Дом смотрит вперёд, но я замечаю, как уголок его губ едва заметно дёргается, будто он сдерживает улыбку.
— Знаешь… — начинаю я задумчиво. — Может, мне стоило отправиться в это путешествие с Адамом. Раз уж я так повлияла на его жизнь.
— Не выйдет, — бурчит Дом без особого убеждения. Он протягивает руку и накрывает мою ладонь своей, сплетая наши пальцы.
Я застываю, переваривая это неожиданно непринуждённое прикосновение.

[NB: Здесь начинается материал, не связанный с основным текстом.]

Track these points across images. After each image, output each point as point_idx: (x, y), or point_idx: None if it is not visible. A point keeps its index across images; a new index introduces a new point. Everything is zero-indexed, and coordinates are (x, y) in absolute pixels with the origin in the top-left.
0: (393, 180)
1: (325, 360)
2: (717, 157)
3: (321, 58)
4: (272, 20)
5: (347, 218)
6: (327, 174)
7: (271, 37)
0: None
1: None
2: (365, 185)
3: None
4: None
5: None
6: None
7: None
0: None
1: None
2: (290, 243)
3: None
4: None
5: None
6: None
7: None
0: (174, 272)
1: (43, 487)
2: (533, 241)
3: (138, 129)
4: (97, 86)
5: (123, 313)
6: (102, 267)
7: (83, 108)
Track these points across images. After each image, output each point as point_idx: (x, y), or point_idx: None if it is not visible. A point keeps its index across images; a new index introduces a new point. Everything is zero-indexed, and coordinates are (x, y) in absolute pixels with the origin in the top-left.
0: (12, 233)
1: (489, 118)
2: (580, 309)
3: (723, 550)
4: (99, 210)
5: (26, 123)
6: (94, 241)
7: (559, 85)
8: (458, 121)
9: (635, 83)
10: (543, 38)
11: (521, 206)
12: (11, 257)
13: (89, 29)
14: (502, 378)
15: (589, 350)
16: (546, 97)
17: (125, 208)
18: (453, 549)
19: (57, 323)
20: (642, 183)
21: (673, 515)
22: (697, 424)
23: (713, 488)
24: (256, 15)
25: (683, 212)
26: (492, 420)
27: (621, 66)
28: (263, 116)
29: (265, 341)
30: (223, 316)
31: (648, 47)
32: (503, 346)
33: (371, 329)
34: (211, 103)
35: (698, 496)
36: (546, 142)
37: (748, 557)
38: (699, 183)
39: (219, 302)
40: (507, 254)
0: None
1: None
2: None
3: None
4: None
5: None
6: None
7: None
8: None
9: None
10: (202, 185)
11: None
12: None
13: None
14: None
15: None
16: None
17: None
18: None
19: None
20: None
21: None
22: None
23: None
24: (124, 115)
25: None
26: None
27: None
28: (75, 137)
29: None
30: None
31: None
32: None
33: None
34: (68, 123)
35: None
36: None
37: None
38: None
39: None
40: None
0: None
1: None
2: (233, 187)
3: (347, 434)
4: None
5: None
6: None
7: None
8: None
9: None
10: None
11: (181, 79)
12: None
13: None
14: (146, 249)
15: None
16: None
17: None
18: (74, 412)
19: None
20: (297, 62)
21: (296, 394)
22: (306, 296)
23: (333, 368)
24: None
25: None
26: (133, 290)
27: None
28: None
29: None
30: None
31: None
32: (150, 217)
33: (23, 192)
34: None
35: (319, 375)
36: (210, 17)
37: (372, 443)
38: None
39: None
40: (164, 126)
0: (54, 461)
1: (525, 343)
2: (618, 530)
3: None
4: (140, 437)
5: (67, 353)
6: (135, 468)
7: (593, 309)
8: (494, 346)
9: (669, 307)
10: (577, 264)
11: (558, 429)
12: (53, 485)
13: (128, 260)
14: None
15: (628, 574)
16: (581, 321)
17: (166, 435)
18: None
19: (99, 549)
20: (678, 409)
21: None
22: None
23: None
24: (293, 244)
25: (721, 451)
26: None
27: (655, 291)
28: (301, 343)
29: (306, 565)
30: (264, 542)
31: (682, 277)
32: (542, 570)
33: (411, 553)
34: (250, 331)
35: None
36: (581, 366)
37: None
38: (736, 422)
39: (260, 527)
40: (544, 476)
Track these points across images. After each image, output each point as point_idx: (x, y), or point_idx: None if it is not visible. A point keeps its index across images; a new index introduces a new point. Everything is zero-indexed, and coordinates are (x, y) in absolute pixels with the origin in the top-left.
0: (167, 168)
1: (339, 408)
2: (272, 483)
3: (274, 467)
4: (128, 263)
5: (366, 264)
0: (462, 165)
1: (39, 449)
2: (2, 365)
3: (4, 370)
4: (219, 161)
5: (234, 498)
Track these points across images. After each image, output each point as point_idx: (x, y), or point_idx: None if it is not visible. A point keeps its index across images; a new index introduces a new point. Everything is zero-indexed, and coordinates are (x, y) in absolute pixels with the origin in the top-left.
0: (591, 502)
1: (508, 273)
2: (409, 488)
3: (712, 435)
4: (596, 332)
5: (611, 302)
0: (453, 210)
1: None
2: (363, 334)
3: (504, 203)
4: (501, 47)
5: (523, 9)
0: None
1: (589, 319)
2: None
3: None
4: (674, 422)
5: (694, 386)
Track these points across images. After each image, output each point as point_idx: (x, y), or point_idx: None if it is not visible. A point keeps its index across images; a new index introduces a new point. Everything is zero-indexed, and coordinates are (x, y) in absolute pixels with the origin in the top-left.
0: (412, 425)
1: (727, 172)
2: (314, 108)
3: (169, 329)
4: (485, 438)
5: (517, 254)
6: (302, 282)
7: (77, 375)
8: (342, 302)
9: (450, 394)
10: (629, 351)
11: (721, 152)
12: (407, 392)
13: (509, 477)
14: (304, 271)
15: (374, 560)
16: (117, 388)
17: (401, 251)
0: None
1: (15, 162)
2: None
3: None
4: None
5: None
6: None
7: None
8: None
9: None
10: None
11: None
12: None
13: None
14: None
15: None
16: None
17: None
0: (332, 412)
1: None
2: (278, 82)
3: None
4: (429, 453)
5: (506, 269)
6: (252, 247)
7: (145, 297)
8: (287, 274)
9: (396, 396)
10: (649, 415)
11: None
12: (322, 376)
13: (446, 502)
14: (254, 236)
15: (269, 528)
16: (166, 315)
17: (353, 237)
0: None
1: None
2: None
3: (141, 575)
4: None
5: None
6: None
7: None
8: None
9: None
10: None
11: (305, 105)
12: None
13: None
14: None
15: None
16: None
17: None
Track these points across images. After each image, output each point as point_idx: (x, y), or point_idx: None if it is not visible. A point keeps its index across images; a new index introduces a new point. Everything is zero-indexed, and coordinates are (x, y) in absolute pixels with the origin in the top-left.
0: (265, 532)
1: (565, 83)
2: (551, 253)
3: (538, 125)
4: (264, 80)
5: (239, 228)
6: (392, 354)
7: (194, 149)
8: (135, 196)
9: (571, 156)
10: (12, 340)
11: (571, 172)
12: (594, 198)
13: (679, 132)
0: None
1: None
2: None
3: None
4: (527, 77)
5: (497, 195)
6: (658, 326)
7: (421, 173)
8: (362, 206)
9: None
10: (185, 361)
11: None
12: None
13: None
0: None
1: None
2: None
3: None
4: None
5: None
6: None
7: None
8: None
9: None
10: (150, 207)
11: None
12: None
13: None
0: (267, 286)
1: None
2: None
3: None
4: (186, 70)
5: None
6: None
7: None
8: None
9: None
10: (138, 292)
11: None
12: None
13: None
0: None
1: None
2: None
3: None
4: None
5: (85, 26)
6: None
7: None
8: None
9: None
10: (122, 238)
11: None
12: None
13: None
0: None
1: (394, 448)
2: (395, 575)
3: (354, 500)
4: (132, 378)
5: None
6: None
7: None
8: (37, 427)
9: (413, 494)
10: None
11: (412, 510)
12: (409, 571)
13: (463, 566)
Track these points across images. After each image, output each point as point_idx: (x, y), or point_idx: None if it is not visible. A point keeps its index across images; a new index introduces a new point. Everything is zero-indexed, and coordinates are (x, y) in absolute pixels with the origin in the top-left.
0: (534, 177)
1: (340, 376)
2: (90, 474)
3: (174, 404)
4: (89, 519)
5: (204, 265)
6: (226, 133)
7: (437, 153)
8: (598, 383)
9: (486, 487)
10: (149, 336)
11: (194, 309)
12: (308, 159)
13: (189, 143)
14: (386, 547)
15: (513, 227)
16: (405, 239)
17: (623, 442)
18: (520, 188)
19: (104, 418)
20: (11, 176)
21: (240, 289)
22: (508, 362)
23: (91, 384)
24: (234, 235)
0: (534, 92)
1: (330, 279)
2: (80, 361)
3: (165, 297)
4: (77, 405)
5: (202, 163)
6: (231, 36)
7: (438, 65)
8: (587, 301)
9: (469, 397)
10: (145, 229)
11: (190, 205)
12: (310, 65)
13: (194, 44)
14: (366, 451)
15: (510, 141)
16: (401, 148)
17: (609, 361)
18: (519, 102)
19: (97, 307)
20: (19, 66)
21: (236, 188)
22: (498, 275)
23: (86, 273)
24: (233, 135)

Друзья так делают? Держатся за руки?
Даже если да, вряд ли тепло его ладони должно вызывать у меня такой странный, тянущий трепет.
Но мне удаётся дышать ровно. Без запинок и резких вдохов, которые могли бы его насторожить.
Он и на экскурсии к светлячкам пытался взять меня за руку. Может, у Дома просто привычка хвататься за вещи.
— Вернёмся к теме, почему, по-твоему, влюблённость Адама была полезной, — продолжаю я, откладывая размышления о дружеских прикосновениях на потом.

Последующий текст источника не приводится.